I have done some research on vector alignment here on math exchange and in some technical papers. I seem to find some discrepancies in the formulae presented and I am not sure if these are errors or if they present slightly different concepts.
So the question in general is vector alignment via the Rodriguez Formula. The mathexchange post in question is this one mathexchange
The formula for R (from the post) is as follows:
$\mathit{R} = \mathit{I} + [v]_x + [v]_x^2\frac{1-c}{s^2}$
where $s = \sin(\theta)$ and $c = \cos(\theta)$
On wikipedia the formulae is as follows:
$\mathit{R} = \mathit{I} + s[v]_x + [v]_x^2(1-c)$
Using the notes of Ethan Eade we get:
$\mathit{R} = \mathit{I} + \frac{s}{\theta}[v]_x + [v]_x^2\frac{1-c}{\theta^2}$
Equation 82 on page 10.
So which one is correct? Or do they express slightly different things? I am inclined to believe Ethan Eade's notes as he has a track record of publications.

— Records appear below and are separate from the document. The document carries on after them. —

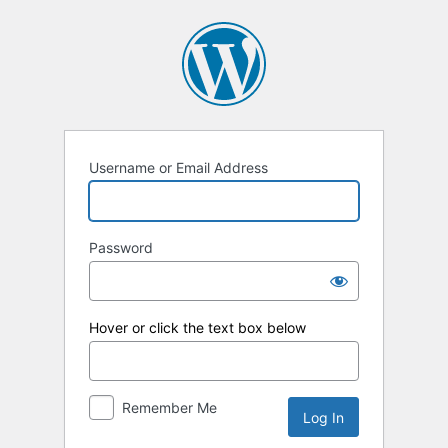
Log
In
Username or Email Address
Password
Hover or click the text box below
Remember Me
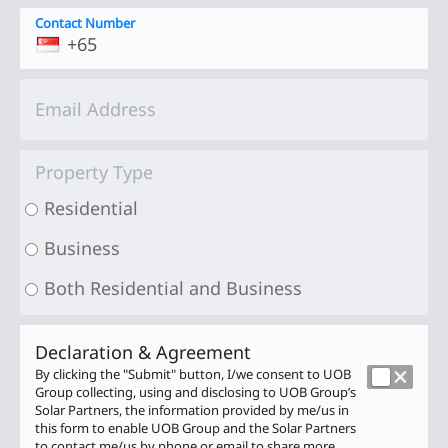
Contact Number
Email Address
Property Type
Residential
Business
Both Residential and Business
Declaration & Agreement
Terms
By clicking the "Submit" button, I/we consent to UOB
And
Group collecting, using and disclosing to UOB Group’s
Conditions
Solar Partners, the information provided by me/us in
this form to enable UOB Group and the Solar Partners
to contact me/us by phone or email
to share more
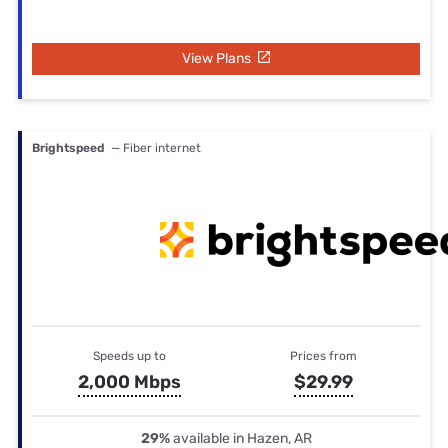
View Plans
Brightspeed
— Fiber internet
Speeds up to
Prices from
2,000 Mbps
$29.99
29%
available in Hazen, AR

In Eade's article, the vector $\omega$ (which you've changed to $v$) is arbitrary, whereas in the wikipedia article, $\mathbf k$ (your $v$) is a unit vector. If you define $\theta = \|\omega\|$ (as Eade does in formula (10)), then $\omega = \theta\mathbf k$, and $[\omega]_\times = \theta \mathbf K$,so his formula now matches the one in wikipedia (see also this derivation).
Similarly, in the other Math Exchange thread, $v = a \times b$ is also not a unit vector. It's norm is $\sin \theta$. Thus $[v]_\times = \sin \theta \mathbf K$, and with this we see why that version of the equation drops the $s$ from the $[v]_\times$ term, and divides by $s^2$ in the $[v]_\times^2$ term.